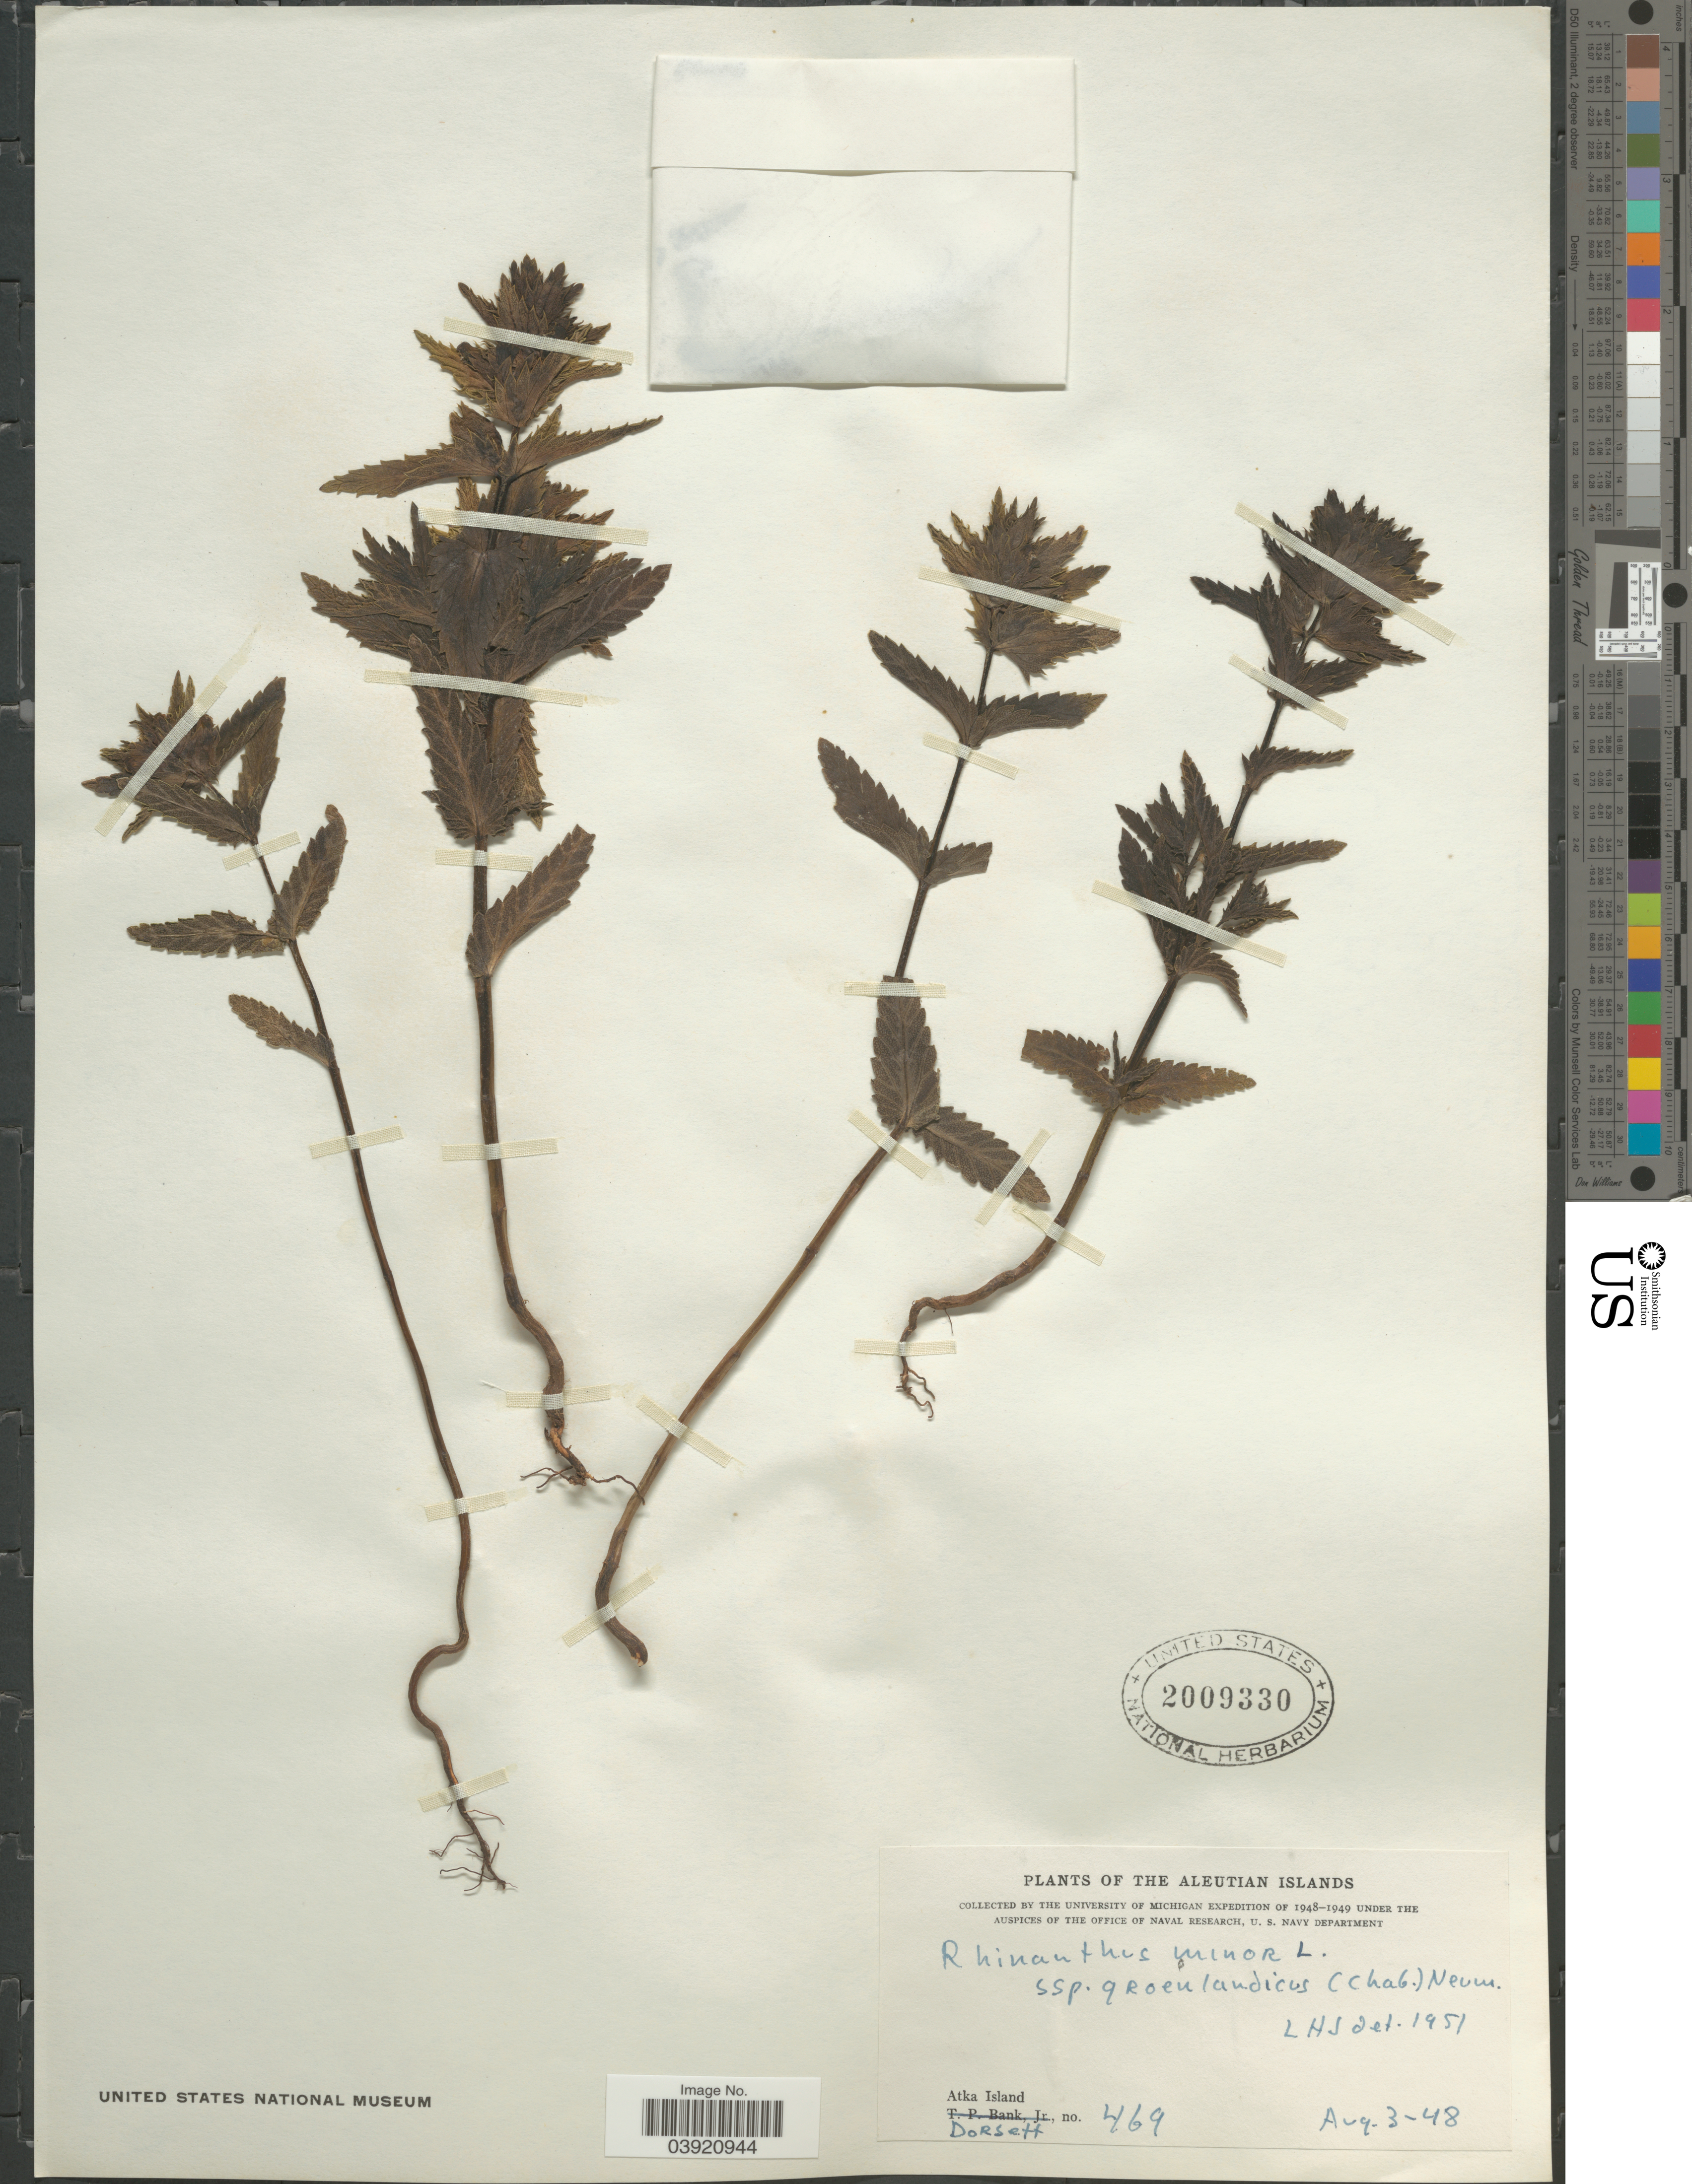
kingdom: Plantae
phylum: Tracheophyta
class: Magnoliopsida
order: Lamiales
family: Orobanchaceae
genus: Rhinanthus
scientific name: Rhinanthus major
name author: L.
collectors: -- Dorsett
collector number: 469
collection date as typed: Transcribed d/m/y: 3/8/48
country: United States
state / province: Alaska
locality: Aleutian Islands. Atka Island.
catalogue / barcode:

### What you have to do
Arrange the lines from the one containing "scientific name: Rhinanthus major" through the end of the entries as a numbered list, leaving out blank lines.

### Output for this exercise
1. scientific name: Rhinanthus major
2. name author: L.
3. collectors: -- Dorsett
4. collector number: 469
5. collection date as typed: Transcribed d/m/y: 3/8/48
6. country: United States
7. state / province: Alaska
8. locality: Aleutian Islands. Atka Island.
9. catalogue / barcode:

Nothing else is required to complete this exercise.